Medicinal plants are a rich source of producing bioactive natural products in most precise and selective way. Since the mid-nineteenth century, many natural products have been purified from plants, and most of them exist to be used as active elements of the modern medication. The search of excellence, real, inexpensive, and simply accessible natural compound enzyme inhibitor is one of the drug finding and strategy investigation works in the study organizations through the world [1].

Medicinal plants, extracts, and its fractions are used by 80% of the world population for their simple health necessities. The association among human, medicinal plants, and derived drugs from medicinal plants defines the past of men. Medicinal plants are the significant basis of natural drug molecules. The medicinal plants are expected to comprise secondary metabolites which have properties to use in modern medication for the cure of various diseases which are not treatable. Throughout the historical period, old-style systems of medicine have developed a topic of global significance. Present approximations recommended that in numerous emerging republics a huge population trusts seriously on traditional specialist and medicinal plants to chance the main health care wants, though modern drug may be obtainable in these countries. Herbal medicines must frequently preserved approval for important and national reasons. Presently, several people in the advanced countries have initiated to go to another or complementary treatments, containing therapeutic herbs [2]. Ayurvedic medication for drug adjustment switches to medicinal plants. Ayurvedic medicine is a combination of numerous elements which is ready from medicinal plants, but the active compounds when purified from that medicinal natural plant source fail to provide the wanted activity. In the nonappearance of pharmacological data on several medicinal plants and isolated compounds which is not likely to regulate the vigorous compounds consuming wanted biological potency. Earlier trainings presented the poisonous properties of chemotherapy and radiation in handling of cancer by decrees by Ayurvedic medication, and wound curing might be complete by using Ayurvedic medicine. Modern discipline production is an important part in this procedure, to grow natively establishing materials for wanted quality [3].

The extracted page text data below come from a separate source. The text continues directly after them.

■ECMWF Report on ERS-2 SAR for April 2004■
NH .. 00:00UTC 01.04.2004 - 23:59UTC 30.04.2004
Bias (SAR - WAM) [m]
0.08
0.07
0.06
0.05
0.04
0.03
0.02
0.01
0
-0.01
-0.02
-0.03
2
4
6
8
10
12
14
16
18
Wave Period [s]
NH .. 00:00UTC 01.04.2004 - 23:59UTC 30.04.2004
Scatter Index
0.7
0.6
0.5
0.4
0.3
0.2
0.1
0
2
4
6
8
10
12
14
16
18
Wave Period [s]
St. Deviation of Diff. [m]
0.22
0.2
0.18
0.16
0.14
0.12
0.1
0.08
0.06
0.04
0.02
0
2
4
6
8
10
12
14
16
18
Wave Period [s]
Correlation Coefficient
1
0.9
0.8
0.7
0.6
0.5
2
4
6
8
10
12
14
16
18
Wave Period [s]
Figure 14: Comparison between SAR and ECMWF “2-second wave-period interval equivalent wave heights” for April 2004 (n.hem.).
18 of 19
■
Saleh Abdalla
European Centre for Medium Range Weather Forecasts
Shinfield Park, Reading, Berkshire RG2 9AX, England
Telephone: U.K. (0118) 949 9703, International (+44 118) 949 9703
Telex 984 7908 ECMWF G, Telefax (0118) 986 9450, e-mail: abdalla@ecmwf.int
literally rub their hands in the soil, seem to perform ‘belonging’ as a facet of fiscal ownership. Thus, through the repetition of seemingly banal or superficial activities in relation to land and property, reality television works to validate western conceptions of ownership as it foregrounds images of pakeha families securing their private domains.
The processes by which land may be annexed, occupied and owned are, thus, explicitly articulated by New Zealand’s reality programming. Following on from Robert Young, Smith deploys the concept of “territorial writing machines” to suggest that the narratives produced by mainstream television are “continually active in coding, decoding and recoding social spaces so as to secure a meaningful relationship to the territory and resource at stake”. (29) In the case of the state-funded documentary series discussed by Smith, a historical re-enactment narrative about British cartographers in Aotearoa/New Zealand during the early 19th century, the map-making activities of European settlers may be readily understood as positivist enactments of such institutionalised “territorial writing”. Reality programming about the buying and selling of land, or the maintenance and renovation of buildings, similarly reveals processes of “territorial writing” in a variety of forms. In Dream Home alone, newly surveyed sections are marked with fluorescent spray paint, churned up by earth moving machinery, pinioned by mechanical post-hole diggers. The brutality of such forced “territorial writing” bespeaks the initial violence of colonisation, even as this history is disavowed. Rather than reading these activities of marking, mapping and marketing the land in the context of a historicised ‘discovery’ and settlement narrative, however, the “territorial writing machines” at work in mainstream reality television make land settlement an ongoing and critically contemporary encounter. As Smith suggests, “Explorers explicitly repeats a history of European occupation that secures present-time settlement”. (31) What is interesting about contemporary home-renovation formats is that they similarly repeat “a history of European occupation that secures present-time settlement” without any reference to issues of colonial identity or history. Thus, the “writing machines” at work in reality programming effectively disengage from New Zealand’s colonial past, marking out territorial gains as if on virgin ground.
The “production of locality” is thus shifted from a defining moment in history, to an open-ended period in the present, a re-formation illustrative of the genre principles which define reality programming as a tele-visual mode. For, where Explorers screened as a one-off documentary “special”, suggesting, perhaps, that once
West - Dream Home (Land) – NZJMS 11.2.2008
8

Enzyme inhibitors are mainly bioactive secondary metabolites that bind with an enzyme and decrease its bioactivity. Subsequently, blocking enzyme activity can kill a pathogen or correct a metabolic imbalance; many drug molecules are enzyme inhibitors, and mainly enzyme activators connect to various enzymes, increase their enzymatic actions, and subtract link and subsequently distort to products in the catalytic cycle of the enzymes. The linking of inhibitors can finish a substrate from the enzyme-active site and stays the enzyme in catalyzing in chemical reaction. Enzyme inhibition is both an irreversible and reversible process. The irreversible inhibitors react with enzyme and adjust it chemically by a covalent likening formation. Then, these inhibitors adjust important amino acid remnants wanted from an enzymatic reversible inhibitors which are non-covalently bonded; different types of inhibition are shaped depending on whether inhibitors link non-covalently, and dissimilar types of inhibition are shaped depending on whether these inhibitors bind to the enzyme and produced enzyme substrate complex or both [4].

Many natural products are enzyme inhibitors; the finding and development are dynamic areas of pharmacology and biochemistry. Medicinal enzyme inhibitors are frequently mediated by its specificity and its effectiveness that designated the absorption desirable to inhibit the enzyme. Great specificity and potency confirm that a medicinal drug will have few side effects and possess low toxicity. Natural enzyme inhibitors are involved in the guideline of much metabolic procedure. Actually, enzyme is a metabolic pathway which can be inhibited by many downstream yields. These types of bad response slow the manufacture line when product activates to shape up and a significant way to reservation homeostasis in cell. An additional cellular enzyme inhibitor is protein which specially binds and inhibits an enzyme objective. These help regulator enzymes which may be harmful to cell alike proteases. The well-categorized example of this is the ribonuclease inhibitor that link ribonucleases in the tightest recognized protein contact. Many natural enzyme inhibitors may also be poisonous and are used as defenses besides predators as habits of killing several preys [4].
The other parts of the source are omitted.